The updated policy—the result of two year’s work with Earthworm—is part of Enviva’s effort to “improve environmental performance.”
According to the Rachel Carson Institute, Enviva alone — which currently owns and operates seven plants in the southeastern United States — is responsible for clearcutting 50 acres of southern forestland every day, much of it a mix of hardwoods critical for wildlife habitat and absorbing the carbon dioxide rapidly warming the planet. The wood is largely used to fuel electricity plants in what Enviva claims is a “carbon neutral” energy source.
In Enviva’s new policy, it committed to reforestation not only at the tract level, but at the landscape (or regional) level as well. And whereas it had previously pledged to avoid harvesting trees from high conservation value (HCV) bottomland forests, Enviva says it will now do so in certain upland HCV forests, too. Finally, the company plans to develop a satellite-based monitoring system this year to help third-party auditors verify harvest data submitted by landowners, and says it will “develop systems for reporting on progress” towards these goals.

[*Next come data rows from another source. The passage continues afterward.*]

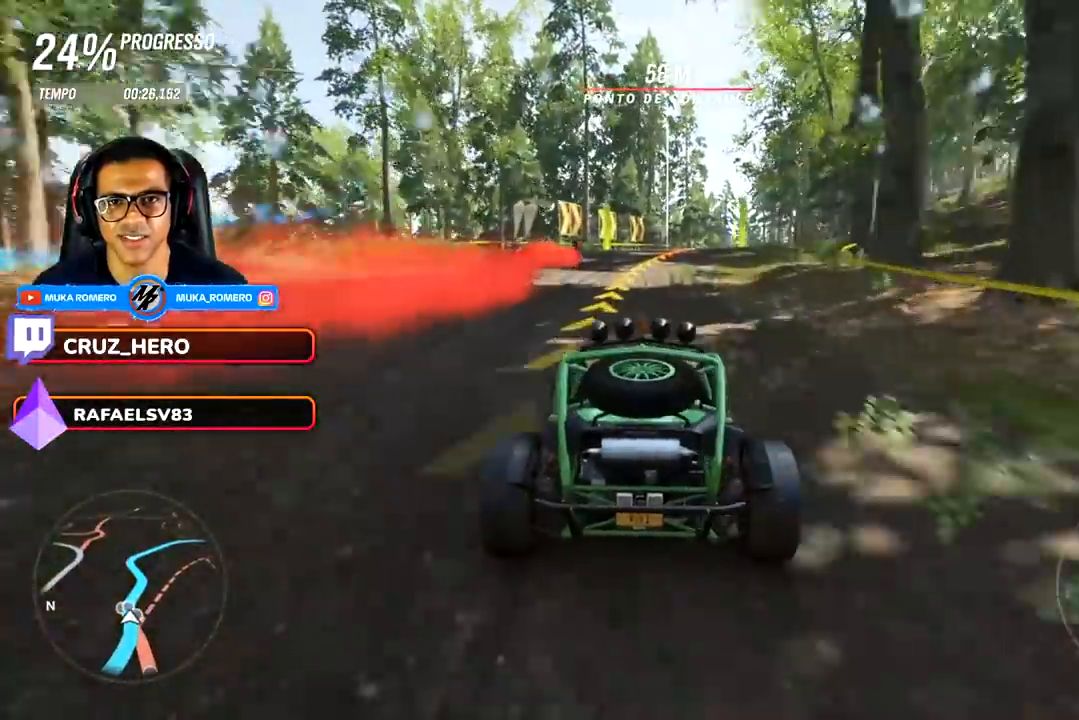
{"buttons": ["R2"], "left_stick": "center", "right_stick": "center", "events": [[450, "left_stick", "center"]]}
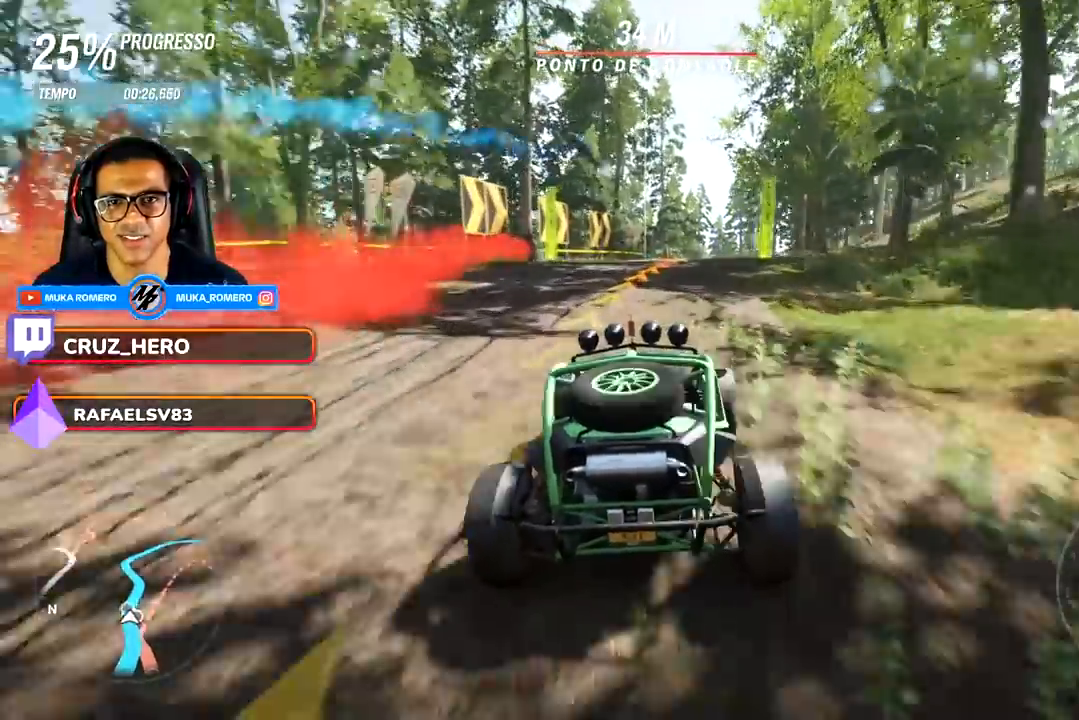
{"buttons": ["R2"], "left_stick": "right", "right_stick": "center", "events": [[83, "left_stick", "right"]]}
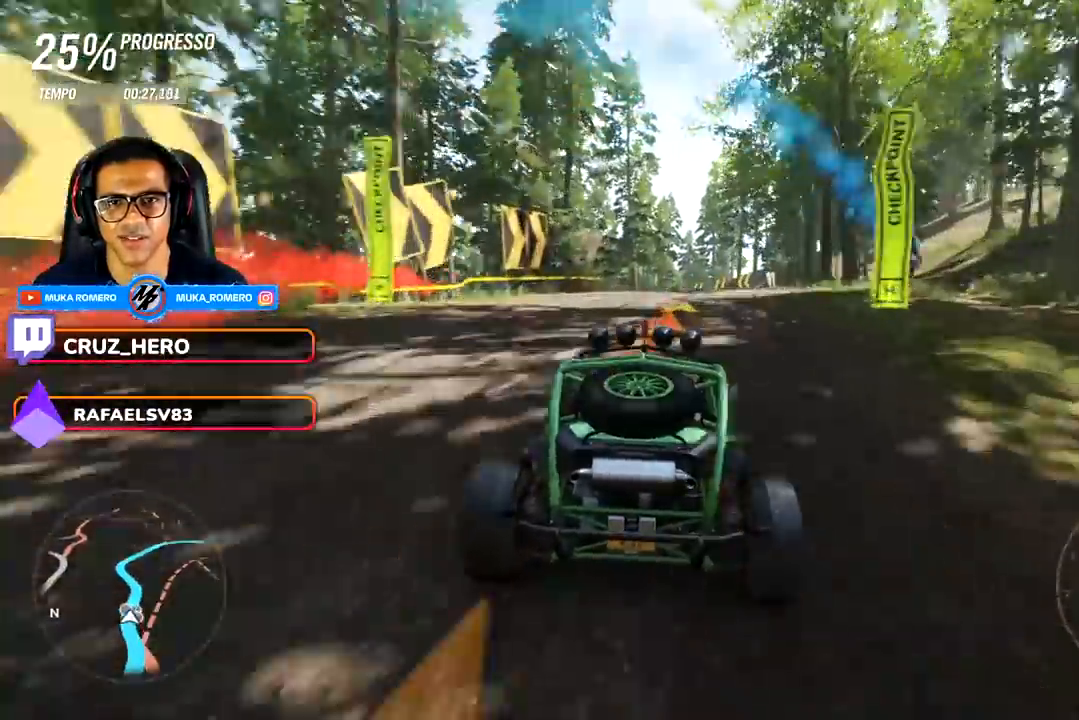
{"buttons": ["R2"], "left_stick": "center", "right_stick": "center", "events": [[233, "left_stick", "center"], [317, "left_stick", "right"], [433, "left_stick", "center"]]}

“With the public implementation plans and progress reporting that accompany this policy, they are not only increasing their standards for sustainability, but for transparency as well,” said Bastien Sachet, CEO of the Earthworm Foundation.
Enviva has also partnered with the Alabama-based nonprofit Longleaf Alliance to restore longleaf pine forest areas surrounding its own pellet mills. According to Longleaf president Robert Abernethy, Enviva can provide a crucial market for nearby landowners pursuing longleaf savannah restoration projects, which often require clearing the hardwood undergrowth. If left as mulch on the ground, the remains can act as a dangerous fuel source and also prevent growth of necessary groundcover. But if sold to Enviva, the landowners can profit from the byproduct of the restoration process.
“We are providing a market for the landowner,” he says, “and that’s good because if he can’t sell that brush in a longleaf restoration project, he’s faced with trying to control it with herbicide, with fire, or mulching it for $300 or $400 an acre and leaving it on the ground.”
None of these updates acknowledge the company’s impact on global warming. Enviva continues to manufacture more than 3 million metric tons of wood pellets every year—most of it exported to Europe—under the assumption of carbon neutrality: the notion that any carbon released into the atmosphere during the burning of pellets is offset by the carbon sequestered by newly planted trees. As Dr. Bill Schlesinger, former dean of the Nicholas School of the Environment at Duke University, previously told FERN, it’s “a question of timing.” When a tree is burned, its carbon is released immediately; when a new tree is planted, it won’t sequester the same amount of carbon for several decades, until it reaches the age at which the last tree was harvested. Given the current climate crisis, Schlesinger and scores of other scientists question whether the planet has that much time to spare.
“At a critical moment when countries need to be ‘buying time’ against climate change,” wrote nearly 800 scientists in a letter to the EU Parliament last year, “this approach amounts to ‘selling’ the world’s limited time to combat it.”
Though Abernethy says the Longleaf Alliance “isn’t involved in the carbon neutrality debate,” he repeated an attitude espoused by Enviva and often criticized by opponents of biomass: “If you can’t sell the trees on your property, then those trees have no value.” It’s an argument, opponents say, that ignores the important work of carbon sequestration. In a release for Earthworm, Sachet acknowledges the debate over biomass, but says “it’s not a black and white situation.”
“I think the public should be very weary of commitments that continue to ignore the leading forest carbon science, the on-the-ground evidence, and the warnings of the IPCC, that are saying things need to shift,” says Adam Colette, program director for the Dogwood Alliance, an Asheville-based environmental group that launched a public campaign against biomass in 2013. “When an organization like Earthworm works with Enviva, if they’re not acknowledging the problem, then the solutions they’re providing are not going to address the issues at hand.”
According to Colette, Enviva’s announcement is simply “the latest act in the ongoing green charade to cover up the destructive impacts of their dirty industry.”
“It’s a PR effort in the sense that it’s meant to distract us from the current problems of large scale industrial logging for forest, climate, and communities of the U.S. South,” he says. “You’re still cutting and burning forests when we are in a climate emergency.”
Note: Updated June 13, 2019 to correct spelling of Adam Colette.